--- Problem details ---
Each entry below is to be given again word for word, with no pictures.

-- Data supplied follows --

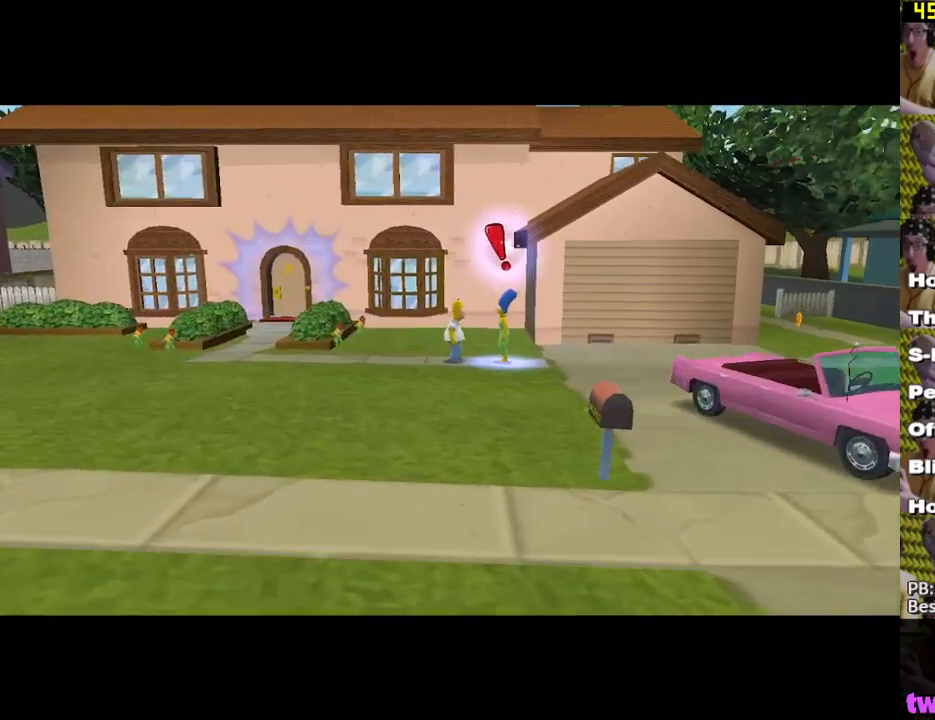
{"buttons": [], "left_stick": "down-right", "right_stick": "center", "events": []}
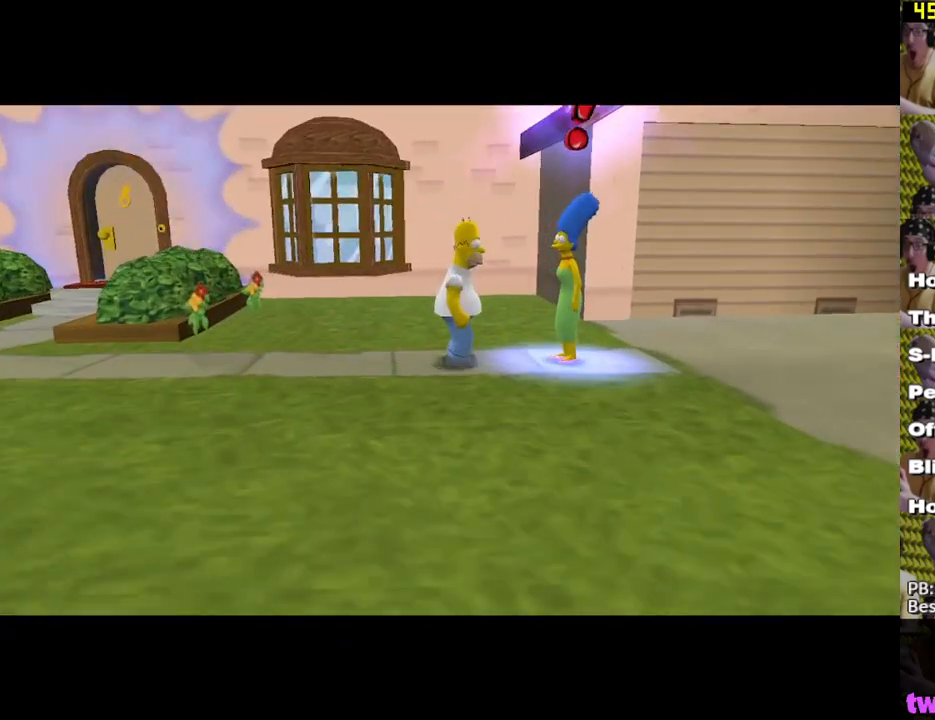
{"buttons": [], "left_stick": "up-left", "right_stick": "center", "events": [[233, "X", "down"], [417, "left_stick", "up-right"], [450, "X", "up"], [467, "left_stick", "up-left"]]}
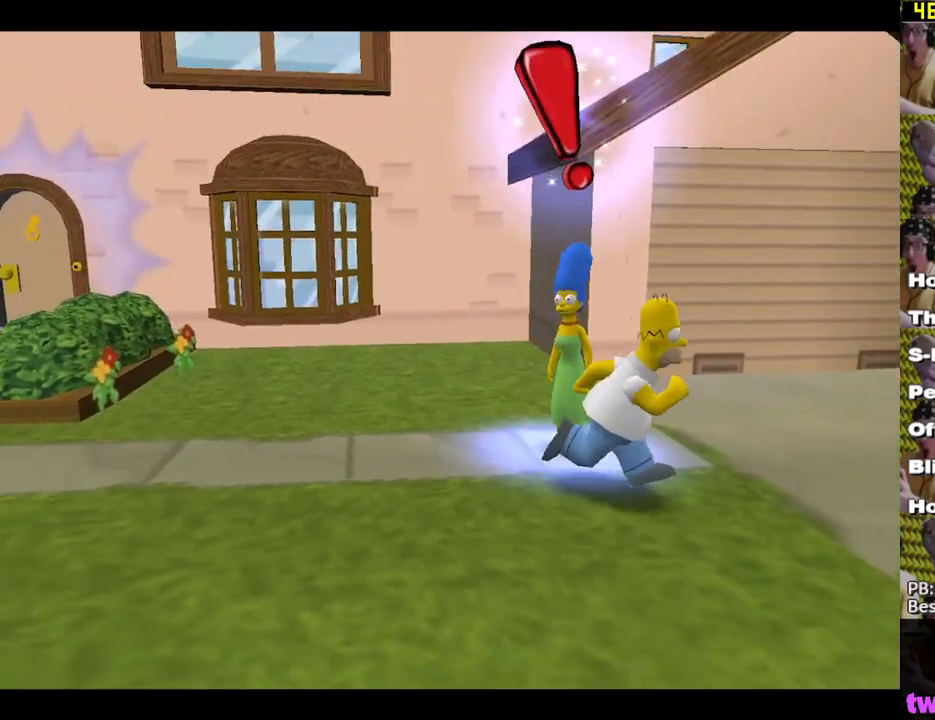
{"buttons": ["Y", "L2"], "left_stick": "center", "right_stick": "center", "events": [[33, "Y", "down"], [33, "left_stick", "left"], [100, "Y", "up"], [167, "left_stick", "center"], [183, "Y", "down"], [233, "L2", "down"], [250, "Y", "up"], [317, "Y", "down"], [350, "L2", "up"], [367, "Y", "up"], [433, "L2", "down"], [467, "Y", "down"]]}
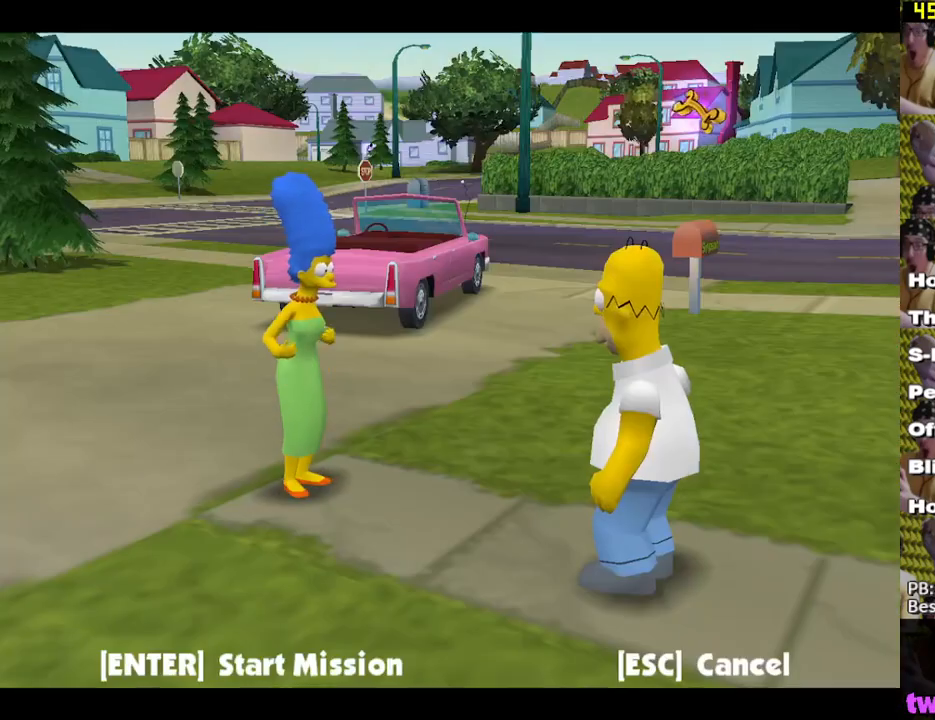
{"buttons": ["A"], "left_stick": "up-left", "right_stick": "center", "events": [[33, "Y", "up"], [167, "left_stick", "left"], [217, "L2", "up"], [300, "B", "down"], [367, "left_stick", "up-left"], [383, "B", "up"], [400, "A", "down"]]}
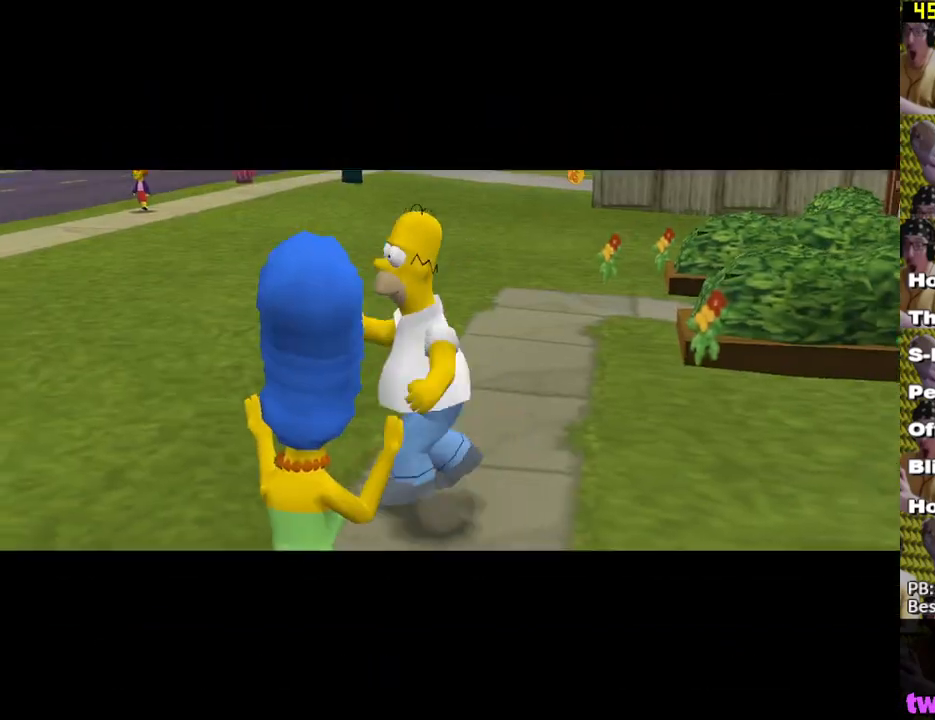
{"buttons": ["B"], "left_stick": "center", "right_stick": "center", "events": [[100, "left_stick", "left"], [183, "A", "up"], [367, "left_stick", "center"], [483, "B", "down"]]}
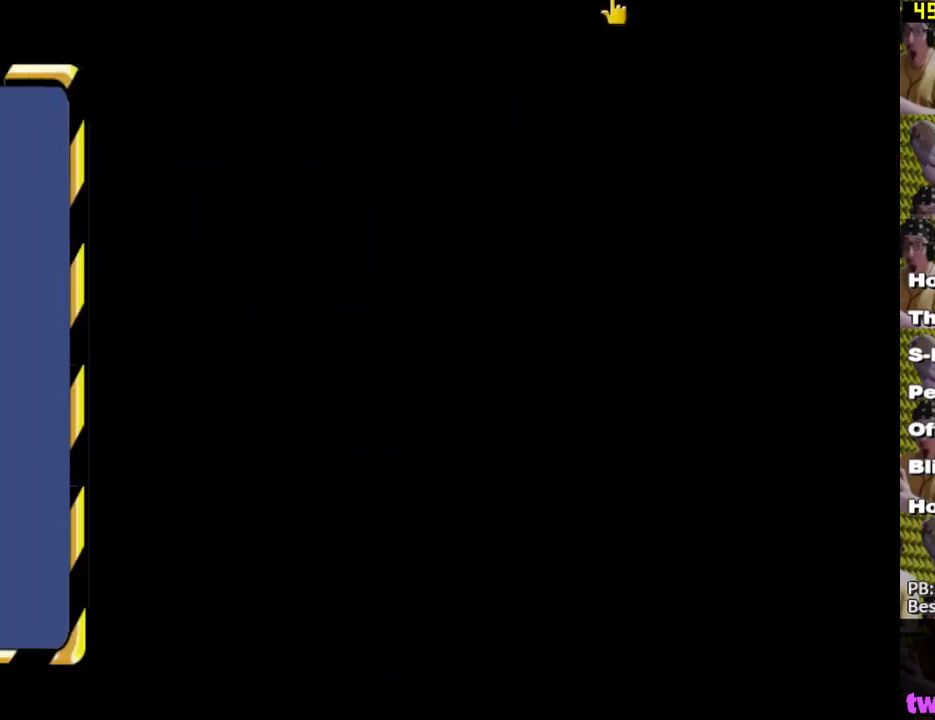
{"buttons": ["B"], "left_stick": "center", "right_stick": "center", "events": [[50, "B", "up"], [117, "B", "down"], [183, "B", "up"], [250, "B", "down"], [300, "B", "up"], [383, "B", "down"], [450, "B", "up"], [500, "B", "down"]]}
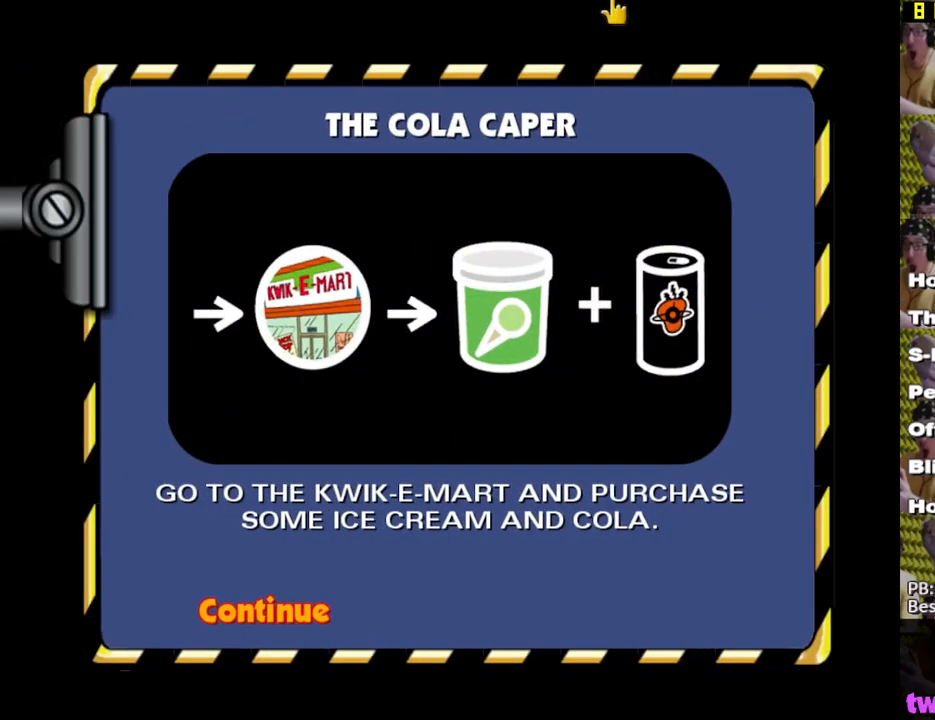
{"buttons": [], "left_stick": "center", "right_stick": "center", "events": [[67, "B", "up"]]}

-- Data supplied concluded --

--- Answer section ---
{"buttons": [], "left_stick": "down-right", "right_stick": "center", "events": []}
{"buttons": [], "left_stick": "up-left", "right_stick": "center", "events": [[233, "X", "down"], [417, "left_stick", "up-right"], [450, "X", "up"], [467, "left_stick", "up-left"]]}
{"buttons": ["Y", "L2"], "left_stick": "center", "right_stick": "center", "events": [[33, "Y", "down"], [33, "left_stick", "left"], [100, "Y", "up"], [167, "left_stick", "center"], [183, "Y", "down"], [233, "L2", "down"], [250, "Y", "up"], [317, "Y", "down"], [350, "L2", "up"], [367, "Y", "up"], [433, "L2", "down"], [467, "Y", "down"]]}
{"buttons": ["A"], "left_stick": "up-left", "right_stick": "center", "events": [[33, "Y", "up"], [167, "left_stick", "left"], [217, "L2", "up"], [300, "B", "down"], [367, "left_stick", "up-left"], [383, "B", "up"], [400, "A", "down"]]}
{"buttons": ["B"], "left_stick": "center", "right_stick": "center", "events": [[100, "left_stick", "left"], [183, "A", "up"], [367, "left_stick", "center"], [483, "B", "down"]]}
{"buttons": ["B"], "left_stick": "center", "right_stick": "center", "events": [[50, "B", "up"], [117, "B", "down"], [183, "B", "up"], [250, "B", "down"], [300, "B", "up"], [383, "B", "down"], [450, "B", "up"], [500, "B", "down"]]}
{"buttons": [], "left_stick": "center", "right_stick": "center", "events": [[67, "B", "up"]]}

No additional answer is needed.